> **Extract to read**
# 1967 Tempest Build



## Pontiac_Madness (Aug 15, 2011)

Hello Everyone I am finally going to get my car out of storage(2+ years) because I just finished my last project. 

I would really appreciate advice on how to proceed with this project from people who have been through this.

I have a 1967 Tempest OHC 6 and I am really on the fence about rebuilding the engine/trans (manual on the tree)/axle or replacing the current drivetrain with a Pontiac 400 or 455 and a trans to match.

My first thought about keeping the original, numbers matching engine and trans were, Is the engine even workable after about 30+ years sitting, If not then that pretty much makes the choice for me. Please, all feed back will be appreciated.
Here is what I have to work with.


----------



## Pontiac_Madness (Aug 15, 2011)

Also does anyone know how much HP/FT Ibs TQ these OHC 6's produced? They are 230 ci, correct?


----------



## Indetrucks (Apr 2, 2013)

Keep it original! 
If the engine wasn't numbers matching, I would so go big. But she is so unmolested... nice to see an untouched car ya know?


----------



## Pontiac_Madness (Aug 15, 2011)

Thanks Indetrucks. I picked this car up in Roswell NM a couple of years ago for 1200 from a salvage yard where the owner of the yard just collected cars and sat on them for decades. When he finally sold the yard the new owner decided to sell all the cars whole, he will not part them out. 

Do you know what trans is in my car? I am not familiar with manual transmission codes. I just know it is a manual on the tree. Thanks for any info. I would like to keep it totally original if the car and availability of parts will allow me, lol.


----------



## Instg8ter (Sep 28, 2010)

i agree keep it original, don't see many original 6's, or Tempest around anymore.


----------



## Rukee (Feb 8, 2007)

Anything can be fixed if you throw enough money at it. 
If the shifter is on the tree, you have a 3-speed.


----------



## Pontiac_Madness (Aug 15, 2011)

Thanks Guys, I am going to do my best to save everything on this car. I will post more pics after I move it from storage. 

I have never rebuilt an OHC 6 before. Are there any pointers that I should be aware of, are they much different than an 8 - the 2 cylinders. 

I am looking for books also for references so I know all the specs, for ex. ring gap, what cam to get, and also good replacement parts for the engines internals. Any help is much appreciated.


----------



## PontiacJim (Dec 29, 2012)

Recorded data:
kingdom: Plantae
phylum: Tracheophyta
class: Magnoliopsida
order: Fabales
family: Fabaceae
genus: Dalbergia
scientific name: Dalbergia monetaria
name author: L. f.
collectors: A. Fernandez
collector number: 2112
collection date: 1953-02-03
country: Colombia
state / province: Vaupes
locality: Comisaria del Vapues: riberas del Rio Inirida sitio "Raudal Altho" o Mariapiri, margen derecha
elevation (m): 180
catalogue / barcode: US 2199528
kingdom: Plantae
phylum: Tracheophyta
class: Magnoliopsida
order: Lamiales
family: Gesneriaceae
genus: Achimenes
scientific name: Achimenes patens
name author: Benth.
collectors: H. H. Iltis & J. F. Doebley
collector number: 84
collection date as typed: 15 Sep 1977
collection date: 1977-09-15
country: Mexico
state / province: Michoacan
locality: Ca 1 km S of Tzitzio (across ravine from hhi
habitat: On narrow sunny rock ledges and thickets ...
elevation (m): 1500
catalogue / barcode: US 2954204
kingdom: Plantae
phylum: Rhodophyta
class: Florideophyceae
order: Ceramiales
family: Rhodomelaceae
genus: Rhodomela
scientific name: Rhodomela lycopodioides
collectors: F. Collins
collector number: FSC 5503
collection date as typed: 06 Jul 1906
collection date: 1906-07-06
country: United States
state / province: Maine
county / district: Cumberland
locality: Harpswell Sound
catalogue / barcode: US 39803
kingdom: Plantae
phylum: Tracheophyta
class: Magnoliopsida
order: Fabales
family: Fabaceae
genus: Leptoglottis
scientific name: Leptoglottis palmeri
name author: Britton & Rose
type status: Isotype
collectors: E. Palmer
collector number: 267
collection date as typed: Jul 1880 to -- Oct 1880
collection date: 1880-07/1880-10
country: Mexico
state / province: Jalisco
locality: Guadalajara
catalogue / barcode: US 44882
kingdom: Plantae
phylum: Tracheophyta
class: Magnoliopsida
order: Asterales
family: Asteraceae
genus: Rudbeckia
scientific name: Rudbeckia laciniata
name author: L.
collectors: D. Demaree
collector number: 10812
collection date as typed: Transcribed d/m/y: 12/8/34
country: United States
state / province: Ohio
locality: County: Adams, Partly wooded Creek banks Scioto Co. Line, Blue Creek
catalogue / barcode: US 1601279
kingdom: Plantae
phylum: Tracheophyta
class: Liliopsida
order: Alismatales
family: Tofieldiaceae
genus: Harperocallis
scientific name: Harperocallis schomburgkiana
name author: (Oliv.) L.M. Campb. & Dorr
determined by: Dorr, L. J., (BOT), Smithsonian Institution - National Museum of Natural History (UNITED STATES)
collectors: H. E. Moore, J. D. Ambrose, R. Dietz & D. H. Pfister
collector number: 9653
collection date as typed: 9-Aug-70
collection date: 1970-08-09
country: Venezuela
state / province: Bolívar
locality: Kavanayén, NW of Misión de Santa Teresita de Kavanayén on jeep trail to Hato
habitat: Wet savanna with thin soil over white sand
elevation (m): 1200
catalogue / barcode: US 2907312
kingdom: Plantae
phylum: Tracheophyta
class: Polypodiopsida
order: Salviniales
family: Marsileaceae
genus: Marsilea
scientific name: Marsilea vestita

> **Required task**
Copy the passage of the 1967 Tempest thread starting with "Thanks Indetrucks. I" and going on through "allow me, lol.", substituting "junkyard" for "salvage yard".

> **Response to this exercise**
Thanks Indetrucks. I picked this car up in Roswell NM a couple of years ago for 1200 from a junkyard where the owner of the yard just collected cars and sat on them for decades. When he finally sold the yard the new owner decided to sell all the cars whole, he will not part them out. 

Do you know what trans is in my car? I am not familiar with manual transmission codes. I just know it is a manual on the tree. Thanks for any info. I would like to keep it totally original if the car and availability of parts will allow me, lol.